Texte présenté =

┄┄┄┄┄┄┄┄┄┄

Prostitution africaine en Europe: une étude à Bruxelles

Prostitution africaine en Europe: une étude à Bruxelles

La commune la plus peuplée de l’agglomération de Bruxelles, Schaerbeek, a présenté mercredi à des acteurs de terrain, des riverains et commerçants, une étude ethnographique de l’université de Gand sur la prostitution des femmes subsahariennes dans le quartier « rose ».

Cette étude avait été commandée à la suite du meurtre d’Eunice Osayande, une Nigériane de 23 ans tuée « sauvagement » à coups de poignard en juin 2018, rue Linné, par un mineur de 17 ans bien connu de la police et du tribunal de la jeunesse pour des vols avec violence. Ce dernier s’était cependant dessaisi de son cas et le jeune homme devait être jugé par la cour d’assises de Bruxelles, au début de ce mois; le procès a cependant – fait exceptionnel – dû être reporté, faute d’un nombre suffisant de jurés masculins.

Une rue à son nom

L’accusé avait pris la fuite après les faits mais avait pu être identifié grâce à des cameras de surveillance placées dans le quartier et à des empreintes digitales. Arrêté, il avait changé plusieurs fois de version avant de reconnaître le meurtre, survenu au cours d’une dispute avec la prostituée, avec laquelle la relation tarifée s’était mal passée et qui le pressait de se dépêcher.

Ce meurtre avait suscité l’indignation et une marche silencieuse de quelque 150 personnes avait eu lieu,  dont une quarantaine de prostituées nigérianes, pour réclamer plus de protection policière dans les rues de Saint-Josse-ten-Noode (la commune voisine, qui partage ce quartier « rose ») et Schaerbeek où elles travaillent, mais aussi un véritable statut pour leur profession.

Cette semaine, la ville de Bruxelles a annoncé que la jeune Nigériane aura une rue à son nom pour « attirer une attention permanente sur toutes les femmes oubliées victimes de traite humaine, de violences sexuelles et de féminicides »

Nigérianes et Ghanéennes

« Cela nous intéressait d’avoir une vue extérieure d’universitaires et surtout de pouvoir entendre des témoignages de ces femmes », explique la bourgmestre faisant fonction de Schaerbeek, Cécile Jodogne, en évoquant l’étude.

Les chercheuses ont écouté 38 femmes majeures, dont 29 originaires du Nigeria, très nombreuses dans ce quartier, et 8 du Ghana. Les plus âgées (douze avaient plus de 45 ans) travaillent de jour et possèdent un statut de résidence en Belgique. Parmi les trentenaires, elles sont nombreuses à avoir été victimes de la traite et à avoir vécu dans un autre pays européen avant d’échouer à Bruxelles. Les plus jeunes travaillent la nuit et sont plus susceptibles d’être victimes de la traite aujourd’hui.

Cette prostitution subsaharienne a pris son essor au début des années 2000 et a remis en cause le principe d’une femme par « carrée » (chambre où travaille la prostituée) avec des partages ou sous-locations des espaces.

┄┄┄┄┄┄┄┄┄┄

Documents sources =
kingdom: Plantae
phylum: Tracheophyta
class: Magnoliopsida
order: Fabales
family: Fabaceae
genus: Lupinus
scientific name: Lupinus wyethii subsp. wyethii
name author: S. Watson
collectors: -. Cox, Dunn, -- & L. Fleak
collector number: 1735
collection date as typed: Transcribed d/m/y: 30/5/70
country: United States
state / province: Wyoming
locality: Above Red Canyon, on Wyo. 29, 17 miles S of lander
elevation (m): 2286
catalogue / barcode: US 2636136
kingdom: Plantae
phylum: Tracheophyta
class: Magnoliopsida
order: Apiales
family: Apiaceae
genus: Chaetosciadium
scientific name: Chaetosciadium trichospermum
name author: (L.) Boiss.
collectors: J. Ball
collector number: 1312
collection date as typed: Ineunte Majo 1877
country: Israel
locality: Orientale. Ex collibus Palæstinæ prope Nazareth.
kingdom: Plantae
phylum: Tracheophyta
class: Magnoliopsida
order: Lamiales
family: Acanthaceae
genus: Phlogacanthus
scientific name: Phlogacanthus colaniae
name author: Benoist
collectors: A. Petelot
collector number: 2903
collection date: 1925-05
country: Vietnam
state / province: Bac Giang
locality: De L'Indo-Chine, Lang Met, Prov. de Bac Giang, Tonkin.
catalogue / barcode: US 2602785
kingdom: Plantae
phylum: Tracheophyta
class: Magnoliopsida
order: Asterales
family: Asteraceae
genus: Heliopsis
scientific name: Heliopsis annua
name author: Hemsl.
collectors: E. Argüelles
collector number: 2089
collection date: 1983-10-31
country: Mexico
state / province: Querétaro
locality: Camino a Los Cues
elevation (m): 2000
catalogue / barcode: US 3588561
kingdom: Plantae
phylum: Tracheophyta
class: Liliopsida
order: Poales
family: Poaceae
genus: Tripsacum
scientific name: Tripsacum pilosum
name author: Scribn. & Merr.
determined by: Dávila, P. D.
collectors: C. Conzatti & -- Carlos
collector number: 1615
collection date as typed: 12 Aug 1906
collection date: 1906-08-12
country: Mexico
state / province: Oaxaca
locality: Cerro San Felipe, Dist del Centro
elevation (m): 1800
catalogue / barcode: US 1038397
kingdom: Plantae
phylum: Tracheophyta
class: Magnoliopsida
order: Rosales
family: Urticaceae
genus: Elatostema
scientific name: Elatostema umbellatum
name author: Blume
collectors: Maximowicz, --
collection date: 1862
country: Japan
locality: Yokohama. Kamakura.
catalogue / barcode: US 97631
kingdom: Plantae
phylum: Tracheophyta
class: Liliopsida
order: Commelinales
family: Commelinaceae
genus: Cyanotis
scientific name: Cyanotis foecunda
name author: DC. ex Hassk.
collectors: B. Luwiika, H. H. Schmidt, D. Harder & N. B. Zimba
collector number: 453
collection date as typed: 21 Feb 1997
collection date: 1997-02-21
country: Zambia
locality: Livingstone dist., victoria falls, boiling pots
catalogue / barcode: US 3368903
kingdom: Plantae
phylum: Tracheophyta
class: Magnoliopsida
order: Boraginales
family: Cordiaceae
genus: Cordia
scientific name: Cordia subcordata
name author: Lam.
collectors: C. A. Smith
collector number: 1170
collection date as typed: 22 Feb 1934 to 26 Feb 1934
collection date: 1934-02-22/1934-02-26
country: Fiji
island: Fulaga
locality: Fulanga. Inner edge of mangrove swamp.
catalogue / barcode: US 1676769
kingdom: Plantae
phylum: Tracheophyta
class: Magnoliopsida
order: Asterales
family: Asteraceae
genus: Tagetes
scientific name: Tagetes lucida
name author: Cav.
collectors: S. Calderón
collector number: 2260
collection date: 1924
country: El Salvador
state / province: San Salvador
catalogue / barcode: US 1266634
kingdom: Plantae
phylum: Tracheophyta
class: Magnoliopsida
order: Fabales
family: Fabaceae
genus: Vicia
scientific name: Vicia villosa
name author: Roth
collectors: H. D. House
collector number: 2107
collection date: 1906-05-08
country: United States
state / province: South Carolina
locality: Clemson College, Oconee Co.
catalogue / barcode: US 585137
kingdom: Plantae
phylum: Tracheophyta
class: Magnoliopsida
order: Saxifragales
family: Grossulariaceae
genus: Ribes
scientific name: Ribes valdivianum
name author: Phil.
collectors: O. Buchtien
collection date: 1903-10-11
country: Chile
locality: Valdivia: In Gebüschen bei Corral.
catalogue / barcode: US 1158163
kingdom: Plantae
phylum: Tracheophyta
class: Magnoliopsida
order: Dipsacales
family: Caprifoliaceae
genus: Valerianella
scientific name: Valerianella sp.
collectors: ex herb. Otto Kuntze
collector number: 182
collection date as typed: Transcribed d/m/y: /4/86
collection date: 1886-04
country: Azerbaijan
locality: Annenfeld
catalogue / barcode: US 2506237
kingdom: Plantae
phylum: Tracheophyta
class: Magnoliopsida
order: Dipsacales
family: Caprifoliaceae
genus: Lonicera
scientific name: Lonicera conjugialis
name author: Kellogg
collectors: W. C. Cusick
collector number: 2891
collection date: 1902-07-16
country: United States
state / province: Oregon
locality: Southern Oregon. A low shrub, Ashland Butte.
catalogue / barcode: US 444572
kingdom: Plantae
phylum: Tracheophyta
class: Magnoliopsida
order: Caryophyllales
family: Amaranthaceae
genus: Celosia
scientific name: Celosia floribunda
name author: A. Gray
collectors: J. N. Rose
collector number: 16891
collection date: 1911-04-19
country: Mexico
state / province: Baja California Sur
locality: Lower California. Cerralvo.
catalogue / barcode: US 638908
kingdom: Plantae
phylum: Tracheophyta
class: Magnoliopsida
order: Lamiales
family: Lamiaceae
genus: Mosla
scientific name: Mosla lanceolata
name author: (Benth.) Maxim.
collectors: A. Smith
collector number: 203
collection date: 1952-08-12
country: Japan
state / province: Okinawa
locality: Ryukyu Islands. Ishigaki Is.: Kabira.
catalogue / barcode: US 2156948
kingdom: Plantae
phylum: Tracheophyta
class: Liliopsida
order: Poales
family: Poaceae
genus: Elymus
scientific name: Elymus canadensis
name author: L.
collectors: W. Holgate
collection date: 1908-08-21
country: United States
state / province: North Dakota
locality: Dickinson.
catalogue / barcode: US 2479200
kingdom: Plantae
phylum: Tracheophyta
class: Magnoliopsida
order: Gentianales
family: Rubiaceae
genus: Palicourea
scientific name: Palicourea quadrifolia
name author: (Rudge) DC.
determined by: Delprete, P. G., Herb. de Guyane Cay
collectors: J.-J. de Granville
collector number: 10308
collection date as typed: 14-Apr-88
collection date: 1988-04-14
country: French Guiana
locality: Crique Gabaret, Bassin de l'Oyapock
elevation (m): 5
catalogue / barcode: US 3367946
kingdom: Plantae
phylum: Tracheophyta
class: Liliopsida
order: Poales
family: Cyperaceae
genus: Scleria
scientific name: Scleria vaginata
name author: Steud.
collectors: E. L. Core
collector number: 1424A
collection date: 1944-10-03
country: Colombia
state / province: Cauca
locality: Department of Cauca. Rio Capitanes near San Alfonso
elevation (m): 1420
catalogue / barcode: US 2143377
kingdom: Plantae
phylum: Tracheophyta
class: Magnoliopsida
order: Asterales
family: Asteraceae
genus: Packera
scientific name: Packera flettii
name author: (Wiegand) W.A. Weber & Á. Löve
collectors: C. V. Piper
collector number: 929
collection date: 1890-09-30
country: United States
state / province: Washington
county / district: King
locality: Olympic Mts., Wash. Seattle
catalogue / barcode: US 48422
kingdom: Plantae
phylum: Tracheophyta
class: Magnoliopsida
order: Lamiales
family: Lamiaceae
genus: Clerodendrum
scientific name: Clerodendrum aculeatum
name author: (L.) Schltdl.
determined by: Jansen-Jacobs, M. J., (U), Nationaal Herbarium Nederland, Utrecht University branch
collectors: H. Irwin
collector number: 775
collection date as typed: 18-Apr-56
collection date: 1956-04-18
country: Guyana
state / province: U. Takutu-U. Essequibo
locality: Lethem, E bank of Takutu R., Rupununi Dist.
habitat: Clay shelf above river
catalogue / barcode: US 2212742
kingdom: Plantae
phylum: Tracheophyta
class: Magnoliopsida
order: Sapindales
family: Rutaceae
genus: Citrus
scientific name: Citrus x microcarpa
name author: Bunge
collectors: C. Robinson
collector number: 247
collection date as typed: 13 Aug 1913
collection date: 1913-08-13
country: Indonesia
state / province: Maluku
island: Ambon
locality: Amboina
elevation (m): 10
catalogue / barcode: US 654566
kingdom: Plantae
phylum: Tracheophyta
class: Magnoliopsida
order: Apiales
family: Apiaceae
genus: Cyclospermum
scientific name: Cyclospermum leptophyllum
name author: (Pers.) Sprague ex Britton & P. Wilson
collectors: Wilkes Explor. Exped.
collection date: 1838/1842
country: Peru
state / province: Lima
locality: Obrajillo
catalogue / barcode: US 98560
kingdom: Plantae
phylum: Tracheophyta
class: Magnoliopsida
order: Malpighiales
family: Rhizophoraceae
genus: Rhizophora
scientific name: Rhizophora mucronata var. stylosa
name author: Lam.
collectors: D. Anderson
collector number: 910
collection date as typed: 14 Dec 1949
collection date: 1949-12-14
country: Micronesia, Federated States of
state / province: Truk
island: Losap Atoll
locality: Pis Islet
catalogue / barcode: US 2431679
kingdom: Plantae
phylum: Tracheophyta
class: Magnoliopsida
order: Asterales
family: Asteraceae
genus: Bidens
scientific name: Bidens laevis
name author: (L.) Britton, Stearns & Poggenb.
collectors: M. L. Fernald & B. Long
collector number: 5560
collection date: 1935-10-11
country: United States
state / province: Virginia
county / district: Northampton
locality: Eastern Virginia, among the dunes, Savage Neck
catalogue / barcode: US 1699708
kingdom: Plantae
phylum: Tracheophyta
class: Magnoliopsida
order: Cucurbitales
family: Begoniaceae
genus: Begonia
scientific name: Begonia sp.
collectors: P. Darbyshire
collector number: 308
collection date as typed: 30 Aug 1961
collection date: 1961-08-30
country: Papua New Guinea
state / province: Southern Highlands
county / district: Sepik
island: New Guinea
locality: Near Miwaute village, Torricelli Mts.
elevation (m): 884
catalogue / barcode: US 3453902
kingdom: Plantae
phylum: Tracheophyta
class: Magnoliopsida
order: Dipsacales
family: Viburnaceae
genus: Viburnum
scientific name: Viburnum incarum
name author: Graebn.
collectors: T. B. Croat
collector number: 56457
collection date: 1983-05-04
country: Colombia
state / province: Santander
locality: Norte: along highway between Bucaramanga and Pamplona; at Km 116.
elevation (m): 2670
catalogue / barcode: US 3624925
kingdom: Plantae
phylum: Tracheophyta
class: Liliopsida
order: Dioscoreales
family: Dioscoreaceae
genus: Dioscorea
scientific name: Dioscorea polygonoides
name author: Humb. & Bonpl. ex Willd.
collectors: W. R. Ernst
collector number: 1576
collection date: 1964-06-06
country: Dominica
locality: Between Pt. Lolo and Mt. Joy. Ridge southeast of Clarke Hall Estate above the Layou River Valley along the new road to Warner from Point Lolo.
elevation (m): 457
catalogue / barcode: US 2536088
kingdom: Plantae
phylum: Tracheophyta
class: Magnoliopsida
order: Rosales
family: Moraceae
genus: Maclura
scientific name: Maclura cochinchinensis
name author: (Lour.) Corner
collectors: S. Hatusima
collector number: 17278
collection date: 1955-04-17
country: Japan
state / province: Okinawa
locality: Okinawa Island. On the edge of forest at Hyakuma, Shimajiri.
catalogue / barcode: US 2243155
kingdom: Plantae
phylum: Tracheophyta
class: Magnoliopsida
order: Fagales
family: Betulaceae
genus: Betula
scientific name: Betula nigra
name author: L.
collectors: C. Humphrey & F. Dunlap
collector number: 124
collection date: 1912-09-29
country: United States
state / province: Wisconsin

┄┄┄┄┄┄┄┄┄┄

Exercice écrit 1 = Recopiez à l'identique les lignes des entrées, en commençant par celle qui contient « family: Acanthaceae » et en allant jusqu'à celle qui contient « family: Cordiaceae », ces deux lignes comprises.
Exercice écrit 2 = Poursuivez l'article sur la prostitution subsaharienne à Bruxelles à partir de sa dernière phrase.

Réponse écrite 1 =
family: Acanthaceae
genus: Phlogacanthus
scientific name: Phlogacanthus colaniae
name author: Benoist
collectors: A. Petelot
collector number: 2903
collection date: 1925-05
country: Vietnam
state / province: Bac Giang
locality: De L'Indo-Chine, Lang Met, Prov. de Bac Giang, Tonkin.
catalogue / barcode: US 2602785
kingdom: Plantae
phylum: Tracheophyta
class: Magnoliopsida
order: Asterales
family: Asteraceae
genus: Heliopsis
scientific name: Heliopsis annua
name author: Hemsl.
collectors: E. Argüelles
collector number: 2089
collection date: 1983-10-31
country: Mexico
state / province: Querétaro
locality: Camino a Los Cues
elevation (m): 2000
catalogue / barcode: US 3588561
kingdom: Plantae
phylum: Tracheophyta
class: Liliopsida
order: Poales
family: Poaceae
genus: Tripsacum
scientific name: Tripsacum pilosum
name author: Scribn. & Merr.
determined by: Dávila, P. D.
collectors: C. Conzatti & -- Carlos
collector number: 1615
collection date as typed: 12 Aug 1906
collection date: 1906-08-12
country: Mexico
state / province: Oaxaca
locality: Cerro San Felipe, Dist del Centro
elevation (m): 1800
catalogue / barcode: US 1038397
kingdom: Plantae
phylum: Tracheophyta
class: Magnoliopsida
order: Rosales
family: Urticaceae
genus: Elatostema
scientific name: Elatostema umbellatum
name author: Blume
collectors: Maximowicz, --
collection date: 1862
country: Japan
locality: Yokohama. Kamakura.
catalogue / barcode: US 97631
kingdom: Plantae
phylum: Tracheophyta
class: Liliopsida
order: Commelinales
family: Commelinaceae
genus: Cyanotis
scientific name: Cyanotis foecunda
name author: DC. ex Hassk.
collectors: B. Luwiika, H. H. Schmidt, D. Harder & N. B. Zimba
collector number: 453
collection date as typed: 21 Feb 1997
collection date: 1997-02-21
country: Zambia
locality: Livingstone dist., victoria falls, boiling pots
catalogue / barcode: US 3368903
kingdom: Plantae
phylum: Tracheophyta
class: Magnoliopsida
order: Boraginales
family: Cordiaceae

Réponse écrite 2 =
Majoritairement d’Edo

La majorité des Nigérianes du quartier sont originaires de l’État d’Edo, considéré comme le centre de la traite des êtres humains dans leur pays. Plusieurs ont reconnu être arrivées en Europe de manière irrégulière, via des réseaux, et avoir remboursé leurs « dettes » aux trafiquants.

Des femmes d’Edo de la première génération sont devenues des maquerelles. « Née d’un geste bienveillant visant à faciliter le voyage des proches en versant une avance d’argent, cette pratique a progressivement pris la forme d’une activité lucrative et d’exploitation, avec des bénéfices énormes », selon les chercheuses.

Elles ont remarqué que des femmes dans les 16 à 20 ans, qui ont refusé de participer à la recherche, semblaient effrayées et étroitement surveillées.

Beaucoup de violence

Les prostituées entendues racontent être confrontées à beaucoup de violences, surtout la nuit : vols, coups, blessures laissant des cicatrices ou imposition de rapports sexuels sans préservatifs. Beaucoup ont du mal à accéder aux soins de santé, faute de papiers en règle.

Étant donné leurs réticences à appeler la police faute de papiers en règle et, pour certaines, leur incapacité à le faire en raison de la barrière de la langue, elles espèrent un renforcement des patrouilles de police dans les rues du quartier où elles exercent leur profession, afin d’avoir une réaction rapide en cas d’agression.

Elles parlent aussi d’attaques à caractère discriminatoire de la part de jeunes, attaques qui restent impunies et qui engendrent un sentiment de « ne pas être la bienvenue ». Ce sentiment est renforcé par l’aspect délabré du quartier.

Selon les observations, ces femmes mènent plutôt des vies isolées et repliées sur leurs communautés.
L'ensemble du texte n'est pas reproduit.